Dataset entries
-------

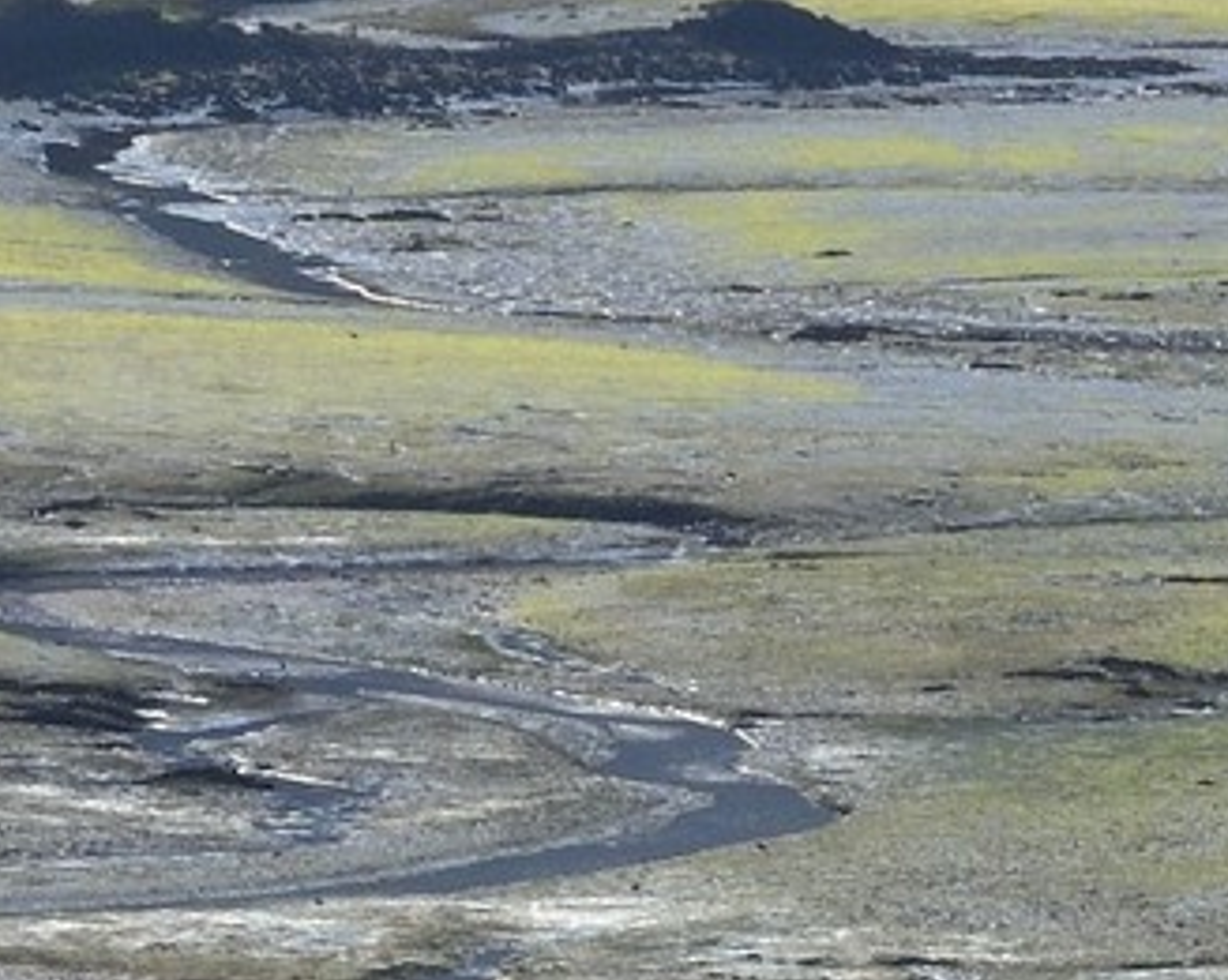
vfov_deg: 1.1
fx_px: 50110
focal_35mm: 1380
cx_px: 1378
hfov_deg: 1.4
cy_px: 4387
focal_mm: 200
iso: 400
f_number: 20
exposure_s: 1/320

-------

• **What the task asks**:
Omit every picture while printing the data word for word.

• **Problem solution**:
vfov_deg: 1.1
fx_px: 50110
focal_35mm: 1380
cx_px: 1378
hfov_deg: 1.4
cy_px: 4387
focal_mm: 200
iso: 400
f_number: 20
exposure_s: 1/320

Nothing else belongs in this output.